Posted by Casey Dreier

2013/04/06 09:11 CDT

Topics: Space Policy, FY2013 NASA Budget

Some troubling reports from SpaceNews, reporting that despite a $223 million boost from Congress, NASA's Planetary Science Division may not be allowed to use that money so the agency can prevent cuts in other programs.

From the (paywalled) article:

NASA's Planetary Science Division, which Congress favored with a $200 million increase in the Full-Year Continuing Appropriations Act of 2013 (H.R. 933) that President Barack Obama signed into law March 26, is expected to lose most if not all of that money as sequestration siphons some $900 million off the agency’s enacted $17.5 billion top line.

In order to protect higher-priority programs...NASA will be cutting lower-priority programs, including planetary science, by more than 5 percent.

The article goes on to say that no one knows how much money Planetary Science will have (or not have) until the Agency's operating plan is submitted to Congress next month. Remember, this is the 2013 budget that passed Congress two weeks ago, not the 2014 proposal that will come out next week.

Obviously, this is hugely troubling news if this comes to pass. We're following this extremely closely. Congress made a strong statement of support for Planetary Science by rejecting the proposed cut this year.
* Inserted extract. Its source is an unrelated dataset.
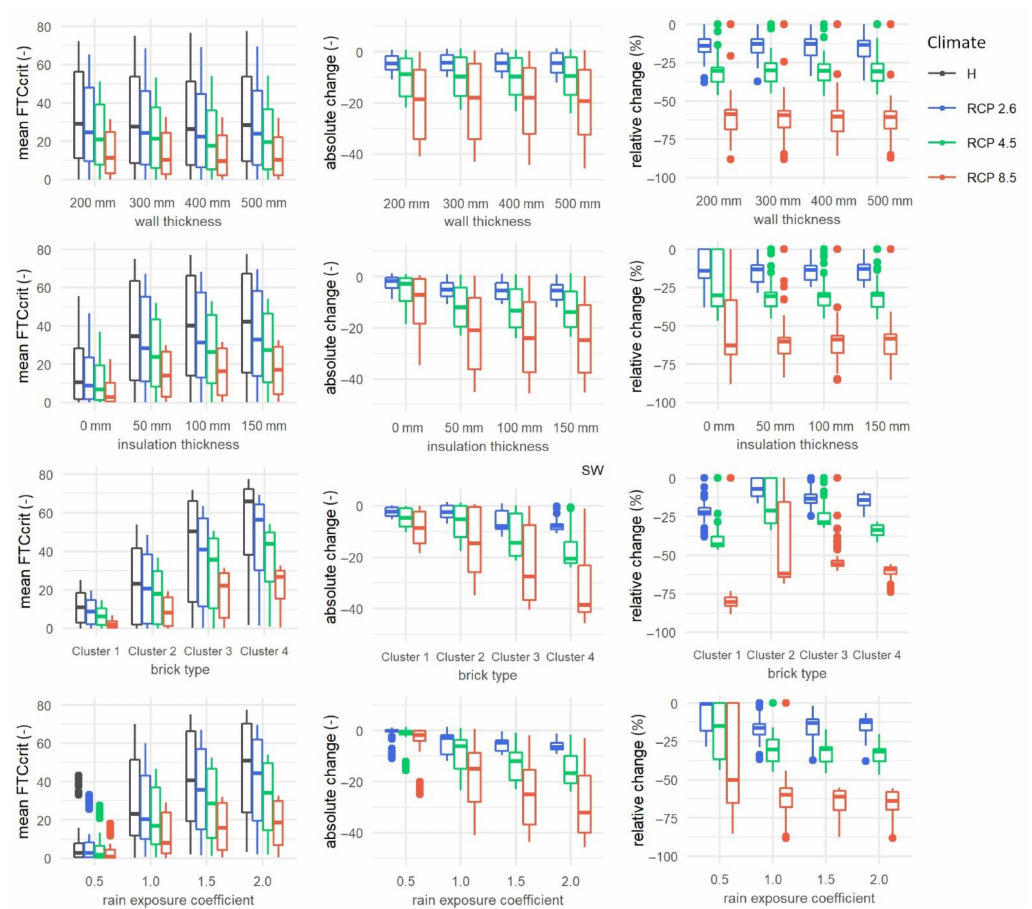
Figure 5. Mean value, mean absolute and mean relative change in FTC crit for the SW orientation per parameter variation: wall thickness, brick type, insulation thickness and rain exposure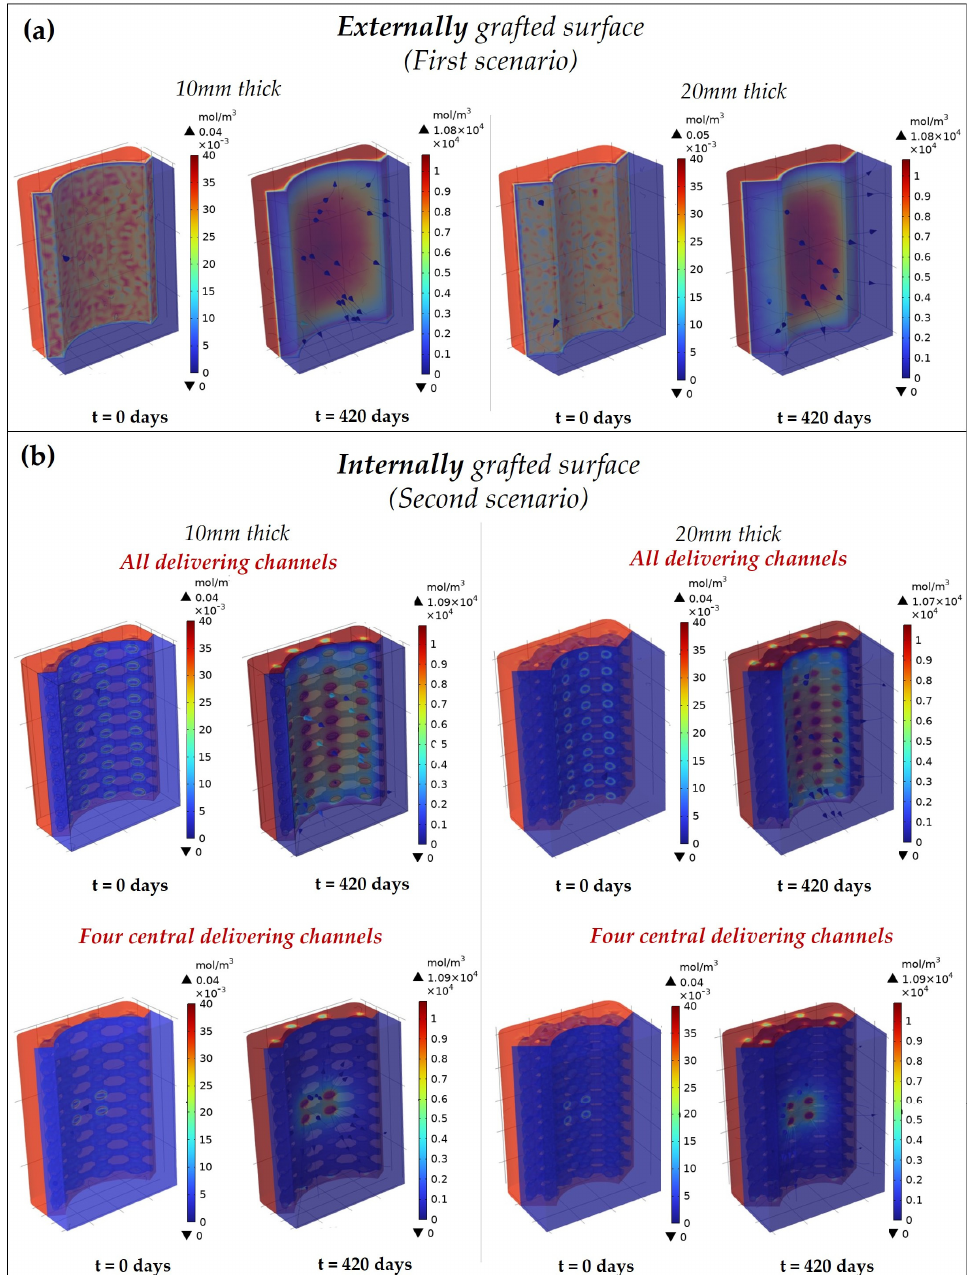
Figure 3. Degradation behavior of the 3D complex scaffold in the two scenarios: ( a ) externally (first scenario) and ( b ) internally (second scenario) grafted with ICOS-Fc. The second scenario is shown both with all and only four central delivery channels open. The spatial distribution of the grafted protein in the different domains (represented by the monomer concentration) is reported at 2 different time points: t = 0 days, at the beginning the hydrolysis is not yet started and the protein is completely grafted on the scaffold; at t = 420 days (end time point) the products diffuse towards the periosteum from the external or internal grafted surface. The flow direction of the degradation products is highlighted by the streamlines.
For NASA to "reprogram" that money out to other priorities would be heartbreaking.

More to come.

 

Or read more blog entries about: Space Policy, FY2013 NASA Budget

Comments:

Bob Ware: 04/06/2013 12:55 CDT

Casey - With SpaceX Heavy Lifter *, can we find a mission from another agency and launch it privately and at the same piggy back our SolarSail S/C onto the vehicle? -- an alternate, can we hitch a ride for free on a Flight Test of their Heavy Lifter? * Post R&D when the full up Full up Flight Test occurs

David Frankis: 04/08/2013 06:26 CDT

Meanwhile, I see TESS has been selected in the Explorer program, so not all bad news for planetary science, even if not in Planetary Science.